Selected passage:
--- START ---

- Genres: Rock, Bluesrock, Progressive, Psychedelic
- Years active: 2004–present
- Members: Philippe Matic-Arnauld des Lions Mireille Vicogne Fritz Hoffmeister Agatha Sörgel Melina Mayer-Gallo Benno Schultheiss David Bücherl
- Past members: Katharina Strobel Andreas Hagen Philipp Grahl Maja Stevanović Eva Fickert Stefan Seyfried Oliver Horeth Moritz Oeding
- Website: www.eclipse-sol-air.de

= Eclipse Sol-Air =

French musical band

Eclipse Sol-Air is a French band composed of seven musicians, which was founded in 2004 by Philippe Matic-Arnauld des Lions from France. The musical style of their own songs can be described as a mixture of styles, their individual sound and performance being provided by the violin, flute and piano in combination with French, English, German and Croatian lyrics.

== Band history ==
Eclipse Sol-Air (ESA for short) came into being in 2004. As a quintet the musicians brought out their first album in 2006 - The Dark Side Guide. The first breakthrough for Philippe came after a number of changes to the line-up of the band, with the arrival of French singer and flautist Mireille Vicogne and the violinist Kathi Strobel, with whom he won first place in several competitions in 2009 and 2010. A highlight was being engaged by the European Space Agency, which has the same abbreviation as the band, namely “ESA”, to record a promotional video with the instrumental music from their “Reactor Song”.

In early 2010 the band was discovered by industry executive Dr. Hans Helmut Itzel, who helped the band draw up a strategy for the future and took on the role of patron. Part of the strategy was to replace the previous drummer Andreas Hagen with percussion teacher David Bücherl, who teaches at a well-known percussion school in Europe, Drummers Focus in Munich, from which he had also qualified himself. Guitar player Fritz Hoffmeister, who qualified from the Muenchener Gitarreninstitut, and e-bass and double-bass player Benno Schultheiss, completed the line-up.

Highlights were the concert at the Audi Max at Regensburg University together with the Regensburg University Symphony Orchestra, for which Philippe, at the time a music student at the university, and music director Graham Buckland wrote the orchestral score for the band's songs; plus an appearance at a festival in Clermont-Ferrand 2010.

--- END ---

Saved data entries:
--- START ---

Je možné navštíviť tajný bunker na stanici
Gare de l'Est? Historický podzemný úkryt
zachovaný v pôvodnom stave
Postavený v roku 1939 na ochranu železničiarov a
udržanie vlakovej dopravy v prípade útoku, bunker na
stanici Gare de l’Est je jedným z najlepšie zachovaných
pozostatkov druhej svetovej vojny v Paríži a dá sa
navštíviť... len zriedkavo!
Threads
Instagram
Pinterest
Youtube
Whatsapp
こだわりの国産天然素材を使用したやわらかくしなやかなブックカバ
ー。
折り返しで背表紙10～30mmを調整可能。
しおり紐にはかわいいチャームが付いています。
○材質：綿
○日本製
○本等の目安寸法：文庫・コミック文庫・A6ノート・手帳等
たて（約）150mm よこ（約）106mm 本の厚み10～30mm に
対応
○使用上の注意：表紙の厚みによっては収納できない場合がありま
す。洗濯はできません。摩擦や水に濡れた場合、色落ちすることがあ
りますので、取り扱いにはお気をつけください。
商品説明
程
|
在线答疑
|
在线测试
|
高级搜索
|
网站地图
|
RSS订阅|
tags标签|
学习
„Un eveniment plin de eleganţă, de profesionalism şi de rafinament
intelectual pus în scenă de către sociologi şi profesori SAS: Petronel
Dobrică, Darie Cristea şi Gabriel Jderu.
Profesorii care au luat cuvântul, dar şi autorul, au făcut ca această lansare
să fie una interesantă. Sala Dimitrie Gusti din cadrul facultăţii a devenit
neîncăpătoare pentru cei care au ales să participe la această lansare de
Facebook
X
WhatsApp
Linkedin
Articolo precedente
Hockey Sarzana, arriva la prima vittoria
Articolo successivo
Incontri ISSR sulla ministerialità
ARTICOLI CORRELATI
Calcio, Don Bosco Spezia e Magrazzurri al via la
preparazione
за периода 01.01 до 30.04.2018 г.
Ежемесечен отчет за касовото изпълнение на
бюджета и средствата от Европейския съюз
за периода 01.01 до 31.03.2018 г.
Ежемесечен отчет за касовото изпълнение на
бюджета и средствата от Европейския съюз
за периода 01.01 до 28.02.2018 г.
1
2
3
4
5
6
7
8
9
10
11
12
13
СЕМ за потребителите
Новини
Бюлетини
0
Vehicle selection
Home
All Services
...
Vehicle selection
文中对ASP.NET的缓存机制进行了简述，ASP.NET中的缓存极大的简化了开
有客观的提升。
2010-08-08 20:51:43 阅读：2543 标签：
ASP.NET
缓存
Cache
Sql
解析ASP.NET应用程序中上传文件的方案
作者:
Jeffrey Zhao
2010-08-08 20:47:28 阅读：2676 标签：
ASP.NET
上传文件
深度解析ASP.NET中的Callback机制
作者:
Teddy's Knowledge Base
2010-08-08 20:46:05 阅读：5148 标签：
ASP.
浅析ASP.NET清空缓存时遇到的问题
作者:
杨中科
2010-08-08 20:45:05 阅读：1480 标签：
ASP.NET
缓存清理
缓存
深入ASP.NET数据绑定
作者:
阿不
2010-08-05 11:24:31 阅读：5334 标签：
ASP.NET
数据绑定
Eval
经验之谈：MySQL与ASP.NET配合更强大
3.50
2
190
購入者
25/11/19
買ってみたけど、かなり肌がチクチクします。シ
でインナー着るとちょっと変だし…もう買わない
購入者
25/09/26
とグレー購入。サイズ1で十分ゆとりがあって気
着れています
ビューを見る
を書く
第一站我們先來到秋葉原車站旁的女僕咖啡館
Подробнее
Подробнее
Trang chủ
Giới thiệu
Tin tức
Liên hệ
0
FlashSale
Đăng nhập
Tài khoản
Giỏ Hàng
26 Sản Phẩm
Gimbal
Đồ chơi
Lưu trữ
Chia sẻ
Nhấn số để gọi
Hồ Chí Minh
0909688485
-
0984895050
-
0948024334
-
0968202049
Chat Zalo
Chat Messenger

--- END ---

Work task 1: Reproduce the part of the Eclipse Sol-Air text that opens with the words containing "Eclipse Sol-Air is" and closes with "and Croatian lyrics.".
Work task 2: In the Eclipse Sol-Air text, which drummer did David Bücherl replace in the band?

Exercise solution 1:
Eclipse Sol-Air is a French band composed of seven musicians, which was founded in 2004 by Philippe Matic-Arnauld des Lions from France. The musical style of their own songs can be described as a mixture of styles, their individual sound and performance being provided by the violin, flute and piano in combination with French, English, German and Croatian lyrics.

Exercise solution 2: Andreas Hagen